╔══

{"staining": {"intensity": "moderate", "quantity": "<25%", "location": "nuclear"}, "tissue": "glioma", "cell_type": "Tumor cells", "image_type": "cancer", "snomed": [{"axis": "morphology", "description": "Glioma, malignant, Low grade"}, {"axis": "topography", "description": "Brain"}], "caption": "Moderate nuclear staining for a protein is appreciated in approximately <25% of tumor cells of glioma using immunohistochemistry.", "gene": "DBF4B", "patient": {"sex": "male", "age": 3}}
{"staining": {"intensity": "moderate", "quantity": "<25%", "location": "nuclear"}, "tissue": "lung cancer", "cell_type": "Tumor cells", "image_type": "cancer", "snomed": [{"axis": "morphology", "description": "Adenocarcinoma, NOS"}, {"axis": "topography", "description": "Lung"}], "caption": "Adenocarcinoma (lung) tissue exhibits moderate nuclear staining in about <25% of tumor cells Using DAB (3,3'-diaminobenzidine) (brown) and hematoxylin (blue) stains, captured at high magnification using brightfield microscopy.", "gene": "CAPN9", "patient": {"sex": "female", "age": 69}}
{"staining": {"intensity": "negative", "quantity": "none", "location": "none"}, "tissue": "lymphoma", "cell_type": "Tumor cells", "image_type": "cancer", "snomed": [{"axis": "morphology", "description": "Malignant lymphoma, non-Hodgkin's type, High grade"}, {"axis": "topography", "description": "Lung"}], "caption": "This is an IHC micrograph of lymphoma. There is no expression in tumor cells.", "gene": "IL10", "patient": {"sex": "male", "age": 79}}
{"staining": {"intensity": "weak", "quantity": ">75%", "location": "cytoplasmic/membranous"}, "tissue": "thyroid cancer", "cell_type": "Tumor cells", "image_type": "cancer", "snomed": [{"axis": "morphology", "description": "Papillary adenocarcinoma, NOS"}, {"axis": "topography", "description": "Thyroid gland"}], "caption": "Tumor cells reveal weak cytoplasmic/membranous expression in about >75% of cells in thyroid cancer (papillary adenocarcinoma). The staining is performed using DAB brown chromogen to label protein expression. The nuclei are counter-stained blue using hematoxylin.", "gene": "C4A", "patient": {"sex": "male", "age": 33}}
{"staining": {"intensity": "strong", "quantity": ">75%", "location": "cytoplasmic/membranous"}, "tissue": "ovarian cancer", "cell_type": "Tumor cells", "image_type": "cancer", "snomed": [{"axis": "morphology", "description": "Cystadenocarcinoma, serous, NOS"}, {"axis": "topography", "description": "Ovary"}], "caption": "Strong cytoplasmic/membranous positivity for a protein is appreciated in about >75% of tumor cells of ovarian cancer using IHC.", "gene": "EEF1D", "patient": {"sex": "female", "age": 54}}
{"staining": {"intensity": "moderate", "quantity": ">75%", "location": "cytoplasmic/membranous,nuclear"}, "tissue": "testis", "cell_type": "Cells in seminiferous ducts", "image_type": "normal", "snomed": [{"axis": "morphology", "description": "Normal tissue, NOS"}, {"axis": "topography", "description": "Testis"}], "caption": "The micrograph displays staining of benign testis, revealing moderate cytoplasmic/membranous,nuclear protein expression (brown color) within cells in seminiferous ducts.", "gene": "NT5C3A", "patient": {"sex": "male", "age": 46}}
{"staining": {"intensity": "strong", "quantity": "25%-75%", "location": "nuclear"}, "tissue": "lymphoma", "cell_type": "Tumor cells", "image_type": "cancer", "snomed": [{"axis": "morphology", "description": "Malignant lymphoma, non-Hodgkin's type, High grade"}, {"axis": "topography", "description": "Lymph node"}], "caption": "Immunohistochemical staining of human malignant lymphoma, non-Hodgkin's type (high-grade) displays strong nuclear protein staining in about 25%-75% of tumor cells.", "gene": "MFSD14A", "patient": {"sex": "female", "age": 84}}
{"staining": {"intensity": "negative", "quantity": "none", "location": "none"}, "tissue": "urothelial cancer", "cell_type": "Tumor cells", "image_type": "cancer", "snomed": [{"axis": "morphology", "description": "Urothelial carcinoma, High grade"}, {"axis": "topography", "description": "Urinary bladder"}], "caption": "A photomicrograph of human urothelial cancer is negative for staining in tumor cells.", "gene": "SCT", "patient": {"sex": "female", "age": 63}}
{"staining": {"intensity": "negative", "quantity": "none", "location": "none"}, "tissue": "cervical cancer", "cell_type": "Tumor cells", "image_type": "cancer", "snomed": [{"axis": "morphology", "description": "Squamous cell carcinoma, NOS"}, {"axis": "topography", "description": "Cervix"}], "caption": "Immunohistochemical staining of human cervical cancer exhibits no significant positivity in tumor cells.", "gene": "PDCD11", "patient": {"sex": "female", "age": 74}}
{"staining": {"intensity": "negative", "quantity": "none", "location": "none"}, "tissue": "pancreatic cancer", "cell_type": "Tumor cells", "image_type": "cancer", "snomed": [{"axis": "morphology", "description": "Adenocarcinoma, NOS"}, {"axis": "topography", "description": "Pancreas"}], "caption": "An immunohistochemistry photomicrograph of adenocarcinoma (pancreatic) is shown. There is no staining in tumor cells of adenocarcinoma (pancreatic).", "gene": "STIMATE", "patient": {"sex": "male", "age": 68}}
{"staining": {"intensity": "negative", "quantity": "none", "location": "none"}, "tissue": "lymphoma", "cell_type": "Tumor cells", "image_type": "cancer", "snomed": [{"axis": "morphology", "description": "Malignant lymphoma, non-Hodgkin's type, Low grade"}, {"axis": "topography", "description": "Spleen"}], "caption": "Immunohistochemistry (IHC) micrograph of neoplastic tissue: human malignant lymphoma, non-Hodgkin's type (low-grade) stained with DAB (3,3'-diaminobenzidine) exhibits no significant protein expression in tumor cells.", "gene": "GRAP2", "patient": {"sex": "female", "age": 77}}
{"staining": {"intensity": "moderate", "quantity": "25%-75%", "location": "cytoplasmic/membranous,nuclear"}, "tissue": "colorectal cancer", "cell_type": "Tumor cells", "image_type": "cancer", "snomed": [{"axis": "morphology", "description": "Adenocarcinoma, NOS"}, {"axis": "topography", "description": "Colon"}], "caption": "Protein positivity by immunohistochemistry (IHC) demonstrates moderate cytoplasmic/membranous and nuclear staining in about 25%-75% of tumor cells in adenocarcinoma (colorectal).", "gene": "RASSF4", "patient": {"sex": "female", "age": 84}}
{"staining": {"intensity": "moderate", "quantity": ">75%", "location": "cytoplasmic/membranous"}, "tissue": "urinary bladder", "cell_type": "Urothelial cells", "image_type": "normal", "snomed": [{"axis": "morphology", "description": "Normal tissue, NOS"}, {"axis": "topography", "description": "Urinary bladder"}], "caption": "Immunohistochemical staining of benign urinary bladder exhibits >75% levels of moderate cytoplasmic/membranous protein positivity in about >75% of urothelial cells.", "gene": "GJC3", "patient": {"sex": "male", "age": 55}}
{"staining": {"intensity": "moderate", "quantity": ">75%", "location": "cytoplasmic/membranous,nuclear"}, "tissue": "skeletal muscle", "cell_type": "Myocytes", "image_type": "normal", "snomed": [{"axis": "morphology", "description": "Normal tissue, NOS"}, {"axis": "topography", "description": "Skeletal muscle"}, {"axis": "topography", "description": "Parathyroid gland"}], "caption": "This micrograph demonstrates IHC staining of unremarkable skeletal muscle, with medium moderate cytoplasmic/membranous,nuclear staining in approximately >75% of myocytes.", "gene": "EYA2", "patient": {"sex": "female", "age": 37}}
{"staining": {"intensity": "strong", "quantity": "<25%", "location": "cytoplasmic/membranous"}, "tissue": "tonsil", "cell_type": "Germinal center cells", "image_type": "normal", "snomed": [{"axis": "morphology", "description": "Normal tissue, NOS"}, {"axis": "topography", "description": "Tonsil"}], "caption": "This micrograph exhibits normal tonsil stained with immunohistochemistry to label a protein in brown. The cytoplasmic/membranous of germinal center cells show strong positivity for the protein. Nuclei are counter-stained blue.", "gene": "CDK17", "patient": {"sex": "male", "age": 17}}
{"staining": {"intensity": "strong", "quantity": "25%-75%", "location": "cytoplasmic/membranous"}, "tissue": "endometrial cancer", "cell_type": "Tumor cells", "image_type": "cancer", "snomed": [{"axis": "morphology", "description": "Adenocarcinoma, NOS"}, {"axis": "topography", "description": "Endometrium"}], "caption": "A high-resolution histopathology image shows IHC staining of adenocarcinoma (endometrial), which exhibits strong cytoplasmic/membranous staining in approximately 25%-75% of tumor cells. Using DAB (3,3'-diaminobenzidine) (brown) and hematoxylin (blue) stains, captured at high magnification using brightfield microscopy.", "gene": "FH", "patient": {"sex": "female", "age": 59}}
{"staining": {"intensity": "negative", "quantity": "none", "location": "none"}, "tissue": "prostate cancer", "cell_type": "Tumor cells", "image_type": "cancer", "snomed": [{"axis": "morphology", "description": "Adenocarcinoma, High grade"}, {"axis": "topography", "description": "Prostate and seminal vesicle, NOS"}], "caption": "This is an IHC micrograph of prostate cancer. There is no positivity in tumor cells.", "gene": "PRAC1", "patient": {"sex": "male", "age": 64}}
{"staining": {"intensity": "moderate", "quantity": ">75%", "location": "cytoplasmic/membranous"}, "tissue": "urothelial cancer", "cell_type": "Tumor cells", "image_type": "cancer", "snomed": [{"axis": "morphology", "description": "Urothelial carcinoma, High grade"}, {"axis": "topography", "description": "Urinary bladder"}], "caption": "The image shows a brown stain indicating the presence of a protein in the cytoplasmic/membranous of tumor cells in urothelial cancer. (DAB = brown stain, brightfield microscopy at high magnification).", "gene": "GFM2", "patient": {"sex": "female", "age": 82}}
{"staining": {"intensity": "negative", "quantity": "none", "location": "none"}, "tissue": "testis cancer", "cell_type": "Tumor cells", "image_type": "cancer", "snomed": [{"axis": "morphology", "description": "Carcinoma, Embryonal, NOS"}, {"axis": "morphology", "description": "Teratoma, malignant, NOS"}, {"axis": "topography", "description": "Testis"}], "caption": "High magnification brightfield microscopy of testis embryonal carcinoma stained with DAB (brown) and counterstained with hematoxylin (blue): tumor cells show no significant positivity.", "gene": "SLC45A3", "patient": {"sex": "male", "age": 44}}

╚══

Find where the line with "of benign urinary" sits in the material above, then copy exactly from it through the line with "micrograph exhibits normal". Add no other line.

{"staining": {"intensity": "moderate", "quantity": ">75%", "location": "cytoplasmic/membranous"}, "tissue": "urinary bladder", "cell_type": "Urothelial cells", "image_type": "normal", "snomed": [{"axis": "morphology", "description": "Normal tissue, NOS"}, {"axis": "topography", "description": "Urinary bladder"}], "caption": "Immunohistochemical staining of benign urinary bladder exhibits >75% levels of moderate cytoplasmic/membranous protein positivity in about >75% of urothelial cells.", "gene": "GJC3", "patient": {"sex": "male", "age": 55}}
{"staining": {"intensity": "moderate", "quantity": ">75%", "location": "cytoplasmic/membranous,nuclear"}, "tissue": "skeletal muscle", "cell_type": "Myocytes", "image_type": "normal", "snomed": [{"axis": "morphology", "description": "Normal tissue, NOS"}, {"axis": "topography", "description": "Skeletal muscle"}, {"axis": "topography", "description": "Parathyroid gland"}], "caption": "This micrograph demonstrates IHC staining of unremarkable skeletal muscle, with medium moderate cytoplasmic/membranous,nuclear staining in approximately >75% of myocytes.", "gene": "EYA2", "patient": {"sex": "female", "age": 37}}
{"staining": {"intensity": "strong", "quantity": "<25%", "location": "cytoplasmic/membranous"}, "tissue": "tonsil", "cell_type": "Germinal center cells", "image_type": "normal", "snomed": [{"axis": "morphology", "description": "Normal tissue, NOS"}, {"axis": "topography", "description": "Tonsil"}], "caption": "This micrograph exhibits normal tonsil stained with immunohistochemistry to label a protein in brown. The cytoplasmic/membranous of germinal center cells show strong positivity for the protein. Nuclei are counter-stained blue.", "gene": "CDK17", "patient": {"sex": "male", "age": 17}}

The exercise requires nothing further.